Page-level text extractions
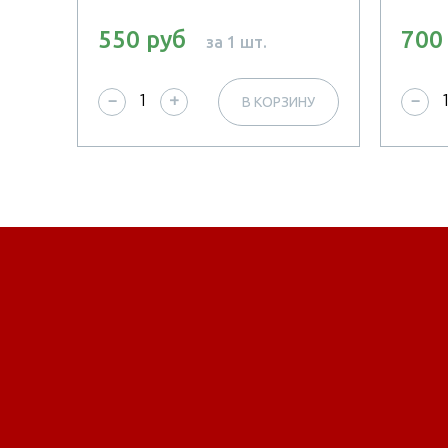
550 руб
700
за 1 шт.
НУ
В КОРЗИНУ
−
+
−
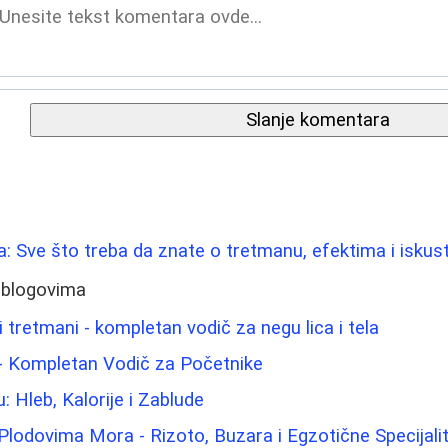
Slanje komentara
ica: Sve što treba da znate o tretmanu, efektima i isku
 blogovima
 tretmani - kompletan vodič za negu lica i tela
- Kompletan Vodič za Početnike
u: Hleb, Kalorije i Zablude
Plodovima Mora - Rizoto, Buzara i Egzotične Specijali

YOUR OBJECTIVE> Drop the images and transcribe the entries above exactly.

ANSWER SECTION>
550 руб
700
за 1 шт.
НУ
В КОРЗИНУ
−
+
−
Slanje komentara
ica: Sve što treba da znate o tretmanu, efektima i isku
 blogovima
 tretmani - kompletan vodič za negu lica i tela
- Kompletan Vodič za Početnike
u: Hleb, Kalorije i Zablude
Plodovima Mora - Rizoto, Buzara i Egzotične Specijali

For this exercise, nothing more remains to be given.